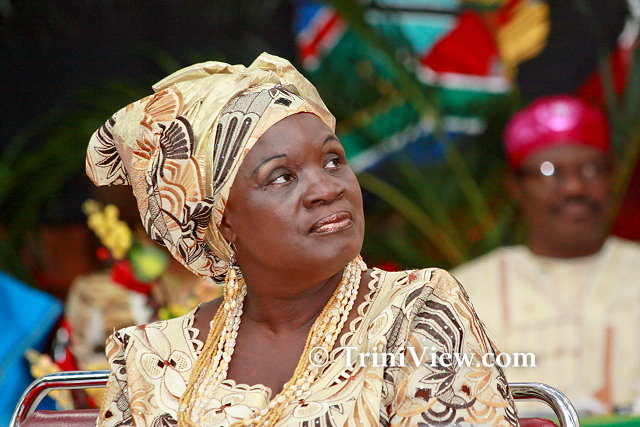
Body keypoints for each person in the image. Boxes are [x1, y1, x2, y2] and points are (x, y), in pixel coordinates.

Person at [86, 53, 518, 426]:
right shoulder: (153, 356)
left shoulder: (415, 312)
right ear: (222, 220)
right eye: (282, 177)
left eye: (333, 160)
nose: (327, 189)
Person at [452, 95, 640, 415]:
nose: (574, 188)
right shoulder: (462, 294)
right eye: (550, 171)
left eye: (591, 170)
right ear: (516, 186)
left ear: (611, 176)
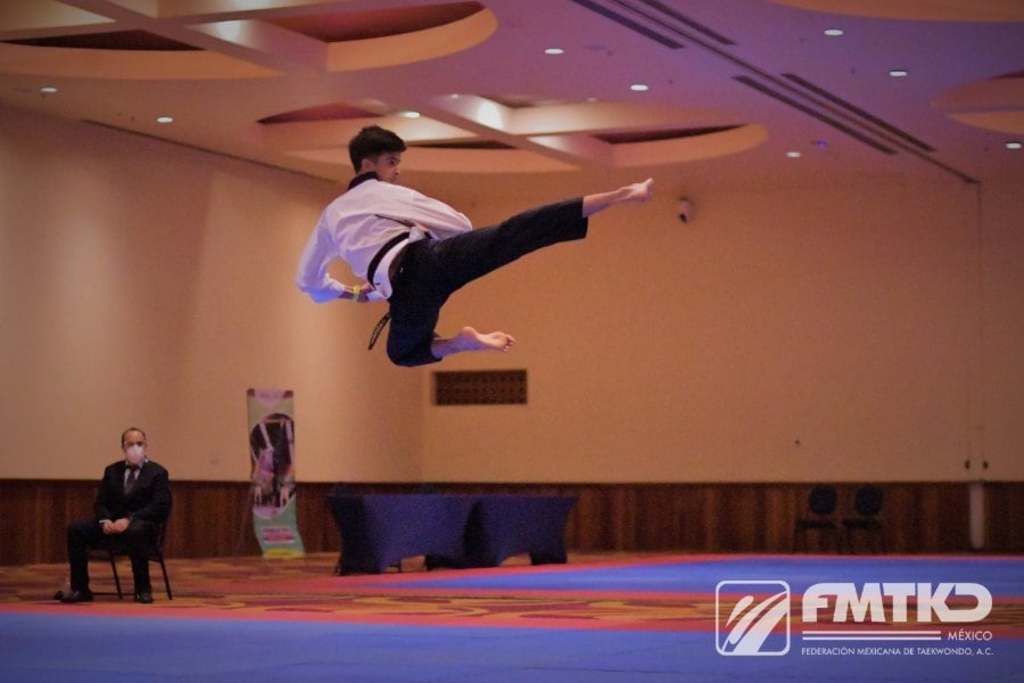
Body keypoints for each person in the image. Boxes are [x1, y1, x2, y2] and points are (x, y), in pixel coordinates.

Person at [296, 125, 653, 367]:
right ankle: (617, 196)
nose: (397, 171)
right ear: (367, 164)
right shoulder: (389, 192)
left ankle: (459, 343)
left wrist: (354, 295)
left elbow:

* _Task goal_
Wherever a picture appears in the records, omit it, and transcribe everything else exactly.

* _Problem solution_
Body keypoints for each person in the image. Boxes are [x1, y1, x2, y2] and points are (x, y), in pixel coordinates.

Person at [86, 53, 518, 426]:
right shoulder: (153, 356)
left shoulder: (415, 312)
right ear: (222, 220)
right eye: (282, 177)
left eye: (333, 160)
nose: (327, 189)
Person at [452, 95, 640, 415]:
nose: (574, 188)
right shoulder: (462, 294)
right eye: (550, 171)
left eye: (591, 170)
right ear: (516, 186)
left ear: (611, 176)
Body keypoints for each person in the image. Boxes are [x1, y1, x2, y2] and points are (x, y), in pixel coordinates.

Person at [296, 125, 653, 367]:
right ankle: (617, 196)
nose: (397, 171)
right ear: (367, 164)
right shoulder: (389, 192)
left ankle: (459, 343)
left wrist: (354, 295)
left elbow:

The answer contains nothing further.